Component Status Notes
NanoClaw host build (npm install + build) 16 min total, native sqlite3 compilation is the bottleneck
NanoClaw agent container (Docker) Custom Dockerfile with debian:trixie-slim base
Agent SDK (@anthropic-ai/claude-code) Installs and runs on riscv64
Container isolation (docker run) Container runs; isolation not independently verified yet
Browser automation (Chromium) No Chromium package for riscv64 in Debian
Docker Sandbox (microVM) No Docker Desktop, no H-extension on K1
Official node:22 Docker image ❌ (⚠️) No official riscv64 manifest, but gounthar/node-riscv64 exists

Four out of seven, with one partial. The gaps are browser automation (no Chromium for riscv64), microVM support (the K1 doesn’t have the H-extension), and no official Node.js Docker image (though our unofficial one exists). None of these block the core use case.


What’s next: from “it works on my board” to “it’s official”

This article is Part 1 of a three-part series (because I apparently can’t stop once something works).

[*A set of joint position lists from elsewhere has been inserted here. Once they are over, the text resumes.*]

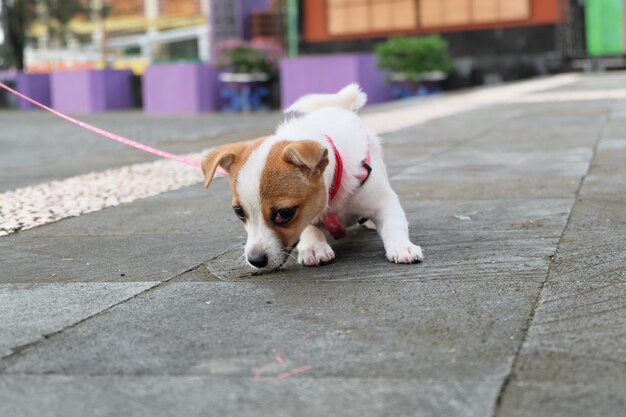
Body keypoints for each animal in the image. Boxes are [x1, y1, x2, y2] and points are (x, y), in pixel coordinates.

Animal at [202, 83, 422, 270]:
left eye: (284, 213)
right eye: (239, 212)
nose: (255, 260)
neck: (332, 197)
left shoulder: (384, 202)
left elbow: (393, 224)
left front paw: (402, 246)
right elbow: (309, 227)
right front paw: (314, 246)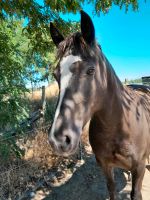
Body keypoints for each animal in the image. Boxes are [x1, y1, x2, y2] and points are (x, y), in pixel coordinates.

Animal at [48, 10, 150, 200]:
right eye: (56, 74)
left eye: (91, 70)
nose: (58, 140)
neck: (121, 125)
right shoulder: (105, 166)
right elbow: (111, 189)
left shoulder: (138, 169)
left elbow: (136, 193)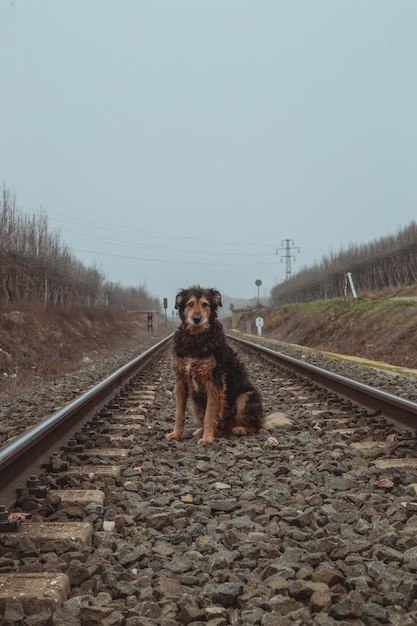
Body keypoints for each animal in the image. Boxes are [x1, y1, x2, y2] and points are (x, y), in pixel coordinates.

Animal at [164, 286, 290, 442]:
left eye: (205, 304)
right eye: (190, 304)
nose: (196, 319)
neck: (196, 338)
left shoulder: (214, 382)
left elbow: (209, 415)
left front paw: (207, 439)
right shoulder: (181, 380)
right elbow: (179, 413)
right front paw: (176, 434)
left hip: (245, 397)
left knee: (255, 427)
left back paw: (239, 429)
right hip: (196, 403)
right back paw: (203, 430)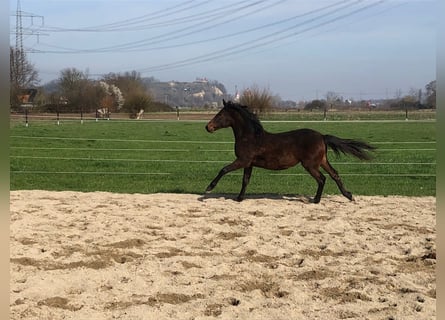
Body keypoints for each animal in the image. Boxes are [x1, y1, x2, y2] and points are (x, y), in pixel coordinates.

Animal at [205, 100, 374, 204]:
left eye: (220, 114)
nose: (208, 127)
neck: (251, 137)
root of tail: (322, 136)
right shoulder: (249, 163)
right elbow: (245, 180)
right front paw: (239, 198)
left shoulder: (242, 160)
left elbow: (224, 169)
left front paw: (209, 188)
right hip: (322, 161)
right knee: (334, 174)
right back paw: (349, 196)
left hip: (310, 165)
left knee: (322, 179)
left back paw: (316, 200)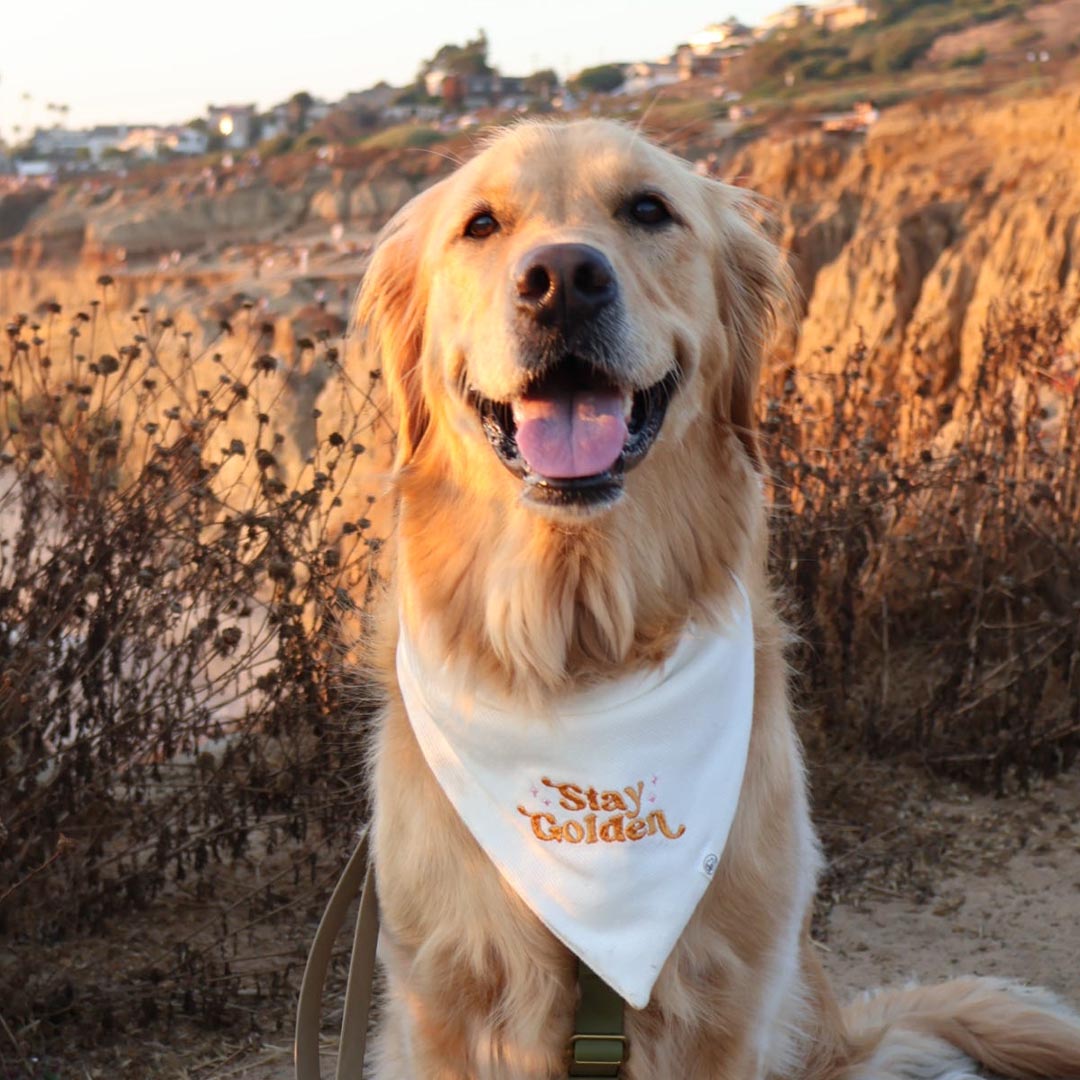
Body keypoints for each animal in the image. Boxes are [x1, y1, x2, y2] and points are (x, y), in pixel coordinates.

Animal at [354, 122, 1080, 1075]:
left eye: (647, 209)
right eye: (481, 224)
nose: (562, 280)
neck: (583, 658)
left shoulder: (727, 999)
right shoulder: (441, 1003)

  • Part 1 (this one): Getting NanoClaw running on RISC-V—feasibility, blockers, and workarounds
  • Part 2: Using these same RISC-V machines as GitHub runners to build official riscv64 releases
  • Part 3: Submitting a PR upstream to NanoClaw for native riscv64 support in their CI/CD and Docker images

The gap between “it works on my board” and “it’s officially supported” is mostly packaging and CI infrastructure. The code already runs. Now it’s about making that reproducible and automated. I set up RISC-V GitHub runners a few months ago for exactly this kind of thing—it’s time to put them to work.


Lessons learned

NanoClaw runs on RISC-V today without source changes. No patches. No forks. A custom Dockerfile using debian:trixie-slim instead of the official Node.js image, and that’s it. The microVM announcement made it sound like you need virtualization hardware. You don’t. Read the source code, not just the blog post.

What works

  • 133 npm packages, including native addons—zero failures on riscv64
  • Docker container builds and runs natively
  • The agent SDK initializes, creates sessions, returns structured output

What doesn’t

  • Chromium. No package for riscv64 in Debian. This is the real gap, not Docker Desktop, not hypervisors.
  • Official Node.js Docker images. No riscv64 manifest. (We maintain our own at gounthar/node-riscv64, but still.)
  • MicroVM isolation. The K1 doesn’t have the H-extension. Hardware limitation, not software.

What surprised me

Build times are slow but honest. 15 minutes for npm install, everything compiles without patches. Time is the only tax. And 133 packages with zero failures? On an architecture nobody at NanoClaw has ever tested? I genuinely didn’t expect that.

If you’ve got RISC-V hardware and want to try this, grab the Dockerfile and run it. I’d be curious to hear how it goes on other boards.